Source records
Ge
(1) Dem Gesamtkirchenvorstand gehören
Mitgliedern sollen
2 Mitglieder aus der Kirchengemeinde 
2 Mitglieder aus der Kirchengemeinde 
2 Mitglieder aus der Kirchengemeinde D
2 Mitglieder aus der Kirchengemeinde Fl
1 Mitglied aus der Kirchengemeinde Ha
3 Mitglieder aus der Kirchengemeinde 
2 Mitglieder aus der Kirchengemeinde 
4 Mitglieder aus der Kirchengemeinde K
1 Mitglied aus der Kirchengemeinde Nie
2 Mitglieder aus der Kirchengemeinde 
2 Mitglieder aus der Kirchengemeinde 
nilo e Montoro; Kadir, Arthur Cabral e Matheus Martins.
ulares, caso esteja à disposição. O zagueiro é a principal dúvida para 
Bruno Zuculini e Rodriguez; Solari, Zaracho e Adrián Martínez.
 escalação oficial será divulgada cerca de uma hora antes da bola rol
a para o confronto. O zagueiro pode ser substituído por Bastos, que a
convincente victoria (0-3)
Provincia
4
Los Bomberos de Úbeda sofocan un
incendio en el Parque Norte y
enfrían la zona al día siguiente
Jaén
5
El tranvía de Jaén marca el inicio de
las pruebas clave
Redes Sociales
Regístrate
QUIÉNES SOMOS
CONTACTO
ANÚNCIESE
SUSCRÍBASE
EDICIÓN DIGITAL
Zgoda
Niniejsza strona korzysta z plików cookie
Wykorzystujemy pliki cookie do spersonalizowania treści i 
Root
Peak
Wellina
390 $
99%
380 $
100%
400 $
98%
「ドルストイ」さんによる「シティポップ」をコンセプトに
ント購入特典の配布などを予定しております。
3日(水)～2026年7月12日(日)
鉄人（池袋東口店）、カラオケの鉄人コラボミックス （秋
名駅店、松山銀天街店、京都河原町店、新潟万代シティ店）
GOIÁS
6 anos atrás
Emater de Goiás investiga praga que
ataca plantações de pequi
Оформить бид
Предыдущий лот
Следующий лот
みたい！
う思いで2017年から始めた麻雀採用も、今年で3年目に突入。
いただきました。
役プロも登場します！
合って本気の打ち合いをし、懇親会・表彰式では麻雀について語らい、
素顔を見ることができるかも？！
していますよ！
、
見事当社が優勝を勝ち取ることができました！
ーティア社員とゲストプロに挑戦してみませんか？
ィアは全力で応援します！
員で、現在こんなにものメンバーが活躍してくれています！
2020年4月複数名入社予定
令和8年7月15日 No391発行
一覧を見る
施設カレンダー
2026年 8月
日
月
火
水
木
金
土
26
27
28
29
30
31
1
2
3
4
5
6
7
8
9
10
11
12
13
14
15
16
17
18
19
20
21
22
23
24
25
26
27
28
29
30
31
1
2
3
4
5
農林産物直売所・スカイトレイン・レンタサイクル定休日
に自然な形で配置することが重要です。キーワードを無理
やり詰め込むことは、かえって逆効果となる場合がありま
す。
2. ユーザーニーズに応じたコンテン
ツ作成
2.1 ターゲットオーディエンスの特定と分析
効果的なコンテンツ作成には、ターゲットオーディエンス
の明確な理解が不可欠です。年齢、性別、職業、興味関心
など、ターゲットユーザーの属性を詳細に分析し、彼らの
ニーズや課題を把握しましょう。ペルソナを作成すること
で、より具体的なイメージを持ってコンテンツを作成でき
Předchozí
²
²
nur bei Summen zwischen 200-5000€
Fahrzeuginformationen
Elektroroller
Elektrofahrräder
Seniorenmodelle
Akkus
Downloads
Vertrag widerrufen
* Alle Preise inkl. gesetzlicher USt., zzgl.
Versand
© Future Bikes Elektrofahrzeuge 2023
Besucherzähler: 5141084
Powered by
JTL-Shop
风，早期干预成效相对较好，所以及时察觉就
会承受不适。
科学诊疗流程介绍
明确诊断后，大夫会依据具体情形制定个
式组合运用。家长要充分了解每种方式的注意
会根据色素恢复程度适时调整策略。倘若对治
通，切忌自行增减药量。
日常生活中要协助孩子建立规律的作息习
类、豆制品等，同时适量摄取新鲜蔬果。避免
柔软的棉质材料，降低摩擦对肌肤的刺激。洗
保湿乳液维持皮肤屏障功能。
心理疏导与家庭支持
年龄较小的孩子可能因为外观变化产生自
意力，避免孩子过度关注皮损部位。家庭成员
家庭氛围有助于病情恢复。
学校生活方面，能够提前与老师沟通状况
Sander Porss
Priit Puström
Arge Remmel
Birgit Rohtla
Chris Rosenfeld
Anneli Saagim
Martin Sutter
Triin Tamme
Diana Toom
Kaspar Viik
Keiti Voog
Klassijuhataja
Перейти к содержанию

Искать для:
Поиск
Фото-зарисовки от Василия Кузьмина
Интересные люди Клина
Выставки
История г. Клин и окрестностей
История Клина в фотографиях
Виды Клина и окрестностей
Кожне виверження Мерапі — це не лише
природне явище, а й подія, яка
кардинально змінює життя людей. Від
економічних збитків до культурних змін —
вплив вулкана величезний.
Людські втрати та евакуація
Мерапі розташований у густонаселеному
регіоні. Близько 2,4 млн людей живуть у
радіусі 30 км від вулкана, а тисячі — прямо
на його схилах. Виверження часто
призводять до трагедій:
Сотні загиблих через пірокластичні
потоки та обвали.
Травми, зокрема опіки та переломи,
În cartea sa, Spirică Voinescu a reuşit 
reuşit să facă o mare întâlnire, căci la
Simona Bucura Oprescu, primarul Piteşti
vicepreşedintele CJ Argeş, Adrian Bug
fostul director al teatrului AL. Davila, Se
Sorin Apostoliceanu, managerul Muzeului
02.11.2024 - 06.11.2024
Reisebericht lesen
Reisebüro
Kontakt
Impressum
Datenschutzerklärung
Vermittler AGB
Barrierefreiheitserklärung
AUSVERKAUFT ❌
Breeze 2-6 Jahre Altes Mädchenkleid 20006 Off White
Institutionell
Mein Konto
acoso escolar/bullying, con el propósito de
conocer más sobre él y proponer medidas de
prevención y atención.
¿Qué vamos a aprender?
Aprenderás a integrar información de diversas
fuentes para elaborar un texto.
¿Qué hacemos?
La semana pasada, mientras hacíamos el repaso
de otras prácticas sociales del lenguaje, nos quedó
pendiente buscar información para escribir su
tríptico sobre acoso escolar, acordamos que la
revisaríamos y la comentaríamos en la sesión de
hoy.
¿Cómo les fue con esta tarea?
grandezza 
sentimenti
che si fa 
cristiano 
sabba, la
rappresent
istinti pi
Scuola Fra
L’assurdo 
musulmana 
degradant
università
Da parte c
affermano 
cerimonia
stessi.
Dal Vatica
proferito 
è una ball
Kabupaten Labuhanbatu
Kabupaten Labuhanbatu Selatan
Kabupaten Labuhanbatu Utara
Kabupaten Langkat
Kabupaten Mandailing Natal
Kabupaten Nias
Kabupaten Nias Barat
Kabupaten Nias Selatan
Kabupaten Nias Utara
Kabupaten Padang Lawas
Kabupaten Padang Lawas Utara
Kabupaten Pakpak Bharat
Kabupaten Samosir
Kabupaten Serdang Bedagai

WRITTEN TASK
Reproduce the data shown above exactly.

RESPONSE
Ge
(1) Dem Gesamtkirchenvorstand gehören
Mitgliedern sollen
2 Mitglieder aus der Kirchengemeinde 
2 Mitglieder aus der Kirchengemeinde 
2 Mitglieder aus der Kirchengemeinde D
2 Mitglieder aus der Kirchengemeinde Fl
1 Mitglied aus der Kirchengemeinde Ha
3 Mitglieder aus der Kirchengemeinde 
2 Mitglieder aus der Kirchengemeinde 
4 Mitglieder aus der Kirchengemeinde K
1 Mitglied aus der Kirchengemeinde Nie
2 Mitglieder aus der Kirchengemeinde 
2 Mitglieder aus der Kirchengemeinde 
nilo e Montoro; Kadir, Arthur Cabral e Matheus Martins.
ulares, caso esteja à disposição. O zagueiro é a principal dúvida para 
Bruno Zuculini e Rodriguez; Solari, Zaracho e Adrián Martínez.
 escalação oficial será divulgada cerca de uma hora antes da bola rol
a para o confronto. O zagueiro pode ser substituído por Bastos, que a
convincente victoria (0-3)
Provincia
4
Los Bomberos de Úbeda sofocan un
incendio en el Parque Norte y
enfrían la zona al día siguiente
Jaén
5
El tranvía de Jaén marca el inicio de
las pruebas clave
Redes Sociales
Regístrate
QUIÉNES SOMOS
CONTACTO
ANÚNCIESE
SUSCRÍBASE
EDICIÓN DIGITAL
Zgoda
Niniejsza strona korzysta z plików cookie
Wykorzystujemy pliki cookie do spersonalizowania treści i 
Root
Peak
Wellina
390 $
99%
380 $
100%
400 $
98%
「ドルストイ」さんによる「シティポップ」をコンセプトに
ント購入特典の配布などを予定しております。
3日(水)～2026年7月12日(日)
鉄人（池袋東口店）、カラオケの鉄人コラボミックス （秋
名駅店、松山銀天街店、京都河原町店、新潟万代シティ店）
GOIÁS
6 anos atrás
Emater de Goiás investiga praga que
ataca plantações de pequi
Оформить бид
Предыдущий лот
Следующий лот
みたい！
う思いで2017年から始めた麻雀採用も、今年で3年目に突入。
いただきました。
役プロも登場します！
合って本気の打ち合いをし、懇親会・表彰式では麻雀について語らい、
素顔を見ることができるかも？！
していますよ！
、
見事当社が優勝を勝ち取ることができました！
ーティア社員とゲストプロに挑戦してみませんか？
ィアは全力で応援します！
員で、現在こんなにものメンバーが活躍してくれています！
2020年4月複数名入社予定
令和8年7月15日 No391発行
一覧を見る
施設カレンダー
2026年 8月
日
月
火
水
木
金
土
26
27
28
29
30
31
1
2
3
4
5
6
7
8
9
10
11
12
13
14
15
16
17
18
19
20
21
22
23
24
25
26
27
28
29
30
31
1
2
3
4
5
農林産物直売所・スカイトレイン・レンタサイクル定休日
に自然な形で配置することが重要です。キーワードを無理
やり詰め込むことは、かえって逆効果となる場合がありま
す。
2. ユーザーニーズに応じたコンテン
ツ作成
2.1 ターゲットオーディエンスの特定と分析
効果的なコンテンツ作成には、ターゲットオーディエンス
の明確な理解が不可欠です。年齢、性別、職業、興味関心
など、ターゲットユーザーの属性を詳細に分析し、彼らの
ニーズや課題を把握しましょう。ペルソナを作成すること
で、より具体的なイメージを持ってコンテンツを作成でき
Předchozí
²
²
nur bei Summen zwischen 200-5000€
Fahrzeuginformationen
Elektroroller
Elektrofahrräder
Seniorenmodelle
Akkus
Downloads
Vertrag widerrufen
* Alle Preise inkl. gesetzlicher USt., zzgl.
Versand
© Future Bikes Elektrofahrzeuge 2023
Besucherzähler: 5141084
Powered by
JTL-Shop
风，早期干预成效相对较好，所以及时察觉就
会承受不适。
科学诊疗流程介绍
明确诊断后，大夫会依据具体情形制定个
式组合运用。家长要充分了解每种方式的注意
会根据色素恢复程度适时调整策略。倘若对治
通，切忌自行增减药量。
日常生活中要协助孩子建立规律的作息习
类、豆制品等，同时适量摄取新鲜蔬果。避免
柔软的棉质材料，降低摩擦对肌肤的刺激。洗
保湿乳液维持皮肤屏障功能。
心理疏导与家庭支持
年龄较小的孩子可能因为外观变化产生自
意力，避免孩子过度关注皮损部位。家庭成员
家庭氛围有助于病情恢复。
学校生活方面，能够提前与老师沟通状况
Sander Porss
Priit Puström
Arge Remmel
Birgit Rohtla
Chris Rosenfeld
Anneli Saagim
Martin Sutter
Triin Tamme
Diana Toom
Kaspar Viik
Keiti Voog
Klassijuhataja
Перейти к содержанию

Искать для:
Поиск
Фото-зарисовки от Василия Кузьмина
Интересные люди Клина
Выставки
История г. Клин и окрестностей
История Клина в фотографиях
Виды Клина и окрестностей
Кожне виверження Мерапі — це не лише
природне явище, а й подія, яка
кардинально змінює життя людей. Від
економічних збитків до культурних змін —
вплив вулкана величезний.
Людські втрати та евакуація
Мерапі розташований у густонаселеному
регіоні. Близько 2,4 млн людей живуть у
радіусі 30 км від вулкана, а тисячі — прямо
на його схилах. Виверження часто
призводять до трагедій:
Сотні загиблих через пірокластичні
потоки та обвали.
Травми, зокрема опіки та переломи,
În cartea sa, Spirică Voinescu a reuşit 
reuşit să facă o mare întâlnire, căci la
Simona Bucura Oprescu, primarul Piteşti
vicepreşedintele CJ Argeş, Adrian Bug
fostul director al teatrului AL. Davila, Se
Sorin Apostoliceanu, managerul Muzeului
02.11.2024 - 06.11.2024
Reisebericht lesen
Reisebüro
Kontakt
Impressum
Datenschutzerklärung
Vermittler AGB
Barrierefreiheitserklärung
AUSVERKAUFT ❌
Breeze 2-6 Jahre Altes Mädchenkleid 20006 Off White
Institutionell
Mein Konto
acoso escolar/bullying, con el propósito de
conocer más sobre él y proponer medidas de
prevención y atención.
¿Qué vamos a aprender?
Aprenderás a integrar información de diversas
fuentes para elaborar un texto.
¿Qué hacemos?
La semana pasada, mientras hacíamos el repaso
de otras prácticas sociales del lenguaje, nos quedó
pendiente buscar información para escribir su
tríptico sobre acoso escolar, acordamos que la
revisaríamos y la comentaríamos en la sesión de
hoy.
¿Cómo les fue con esta tarea?
grandezza 
sentimenti
che si fa 
cristiano 
sabba, la
rappresent
istinti pi
Scuola Fra
L’assurdo 
musulmana 
degradant
università
Da parte c
affermano 
cerimonia
stessi.
Dal Vatica
proferito 
è una ball
Kabupaten Labuhanbatu
Kabupaten Labuhanbatu Selatan
Kabupaten Labuhanbatu Utara
Kabupaten Langkat
Kabupaten Mandailing Natal
Kabupaten Nias
Kabupaten Nias Barat
Kabupaten Nias Selatan
Kabupaten Nias Utara
Kabupaten Padang Lawas
Kabupaten Padang Lawas Utara
Kabupaten Pakpak Bharat
Kabupaten Samosir
Kabupaten Serdang Bedagai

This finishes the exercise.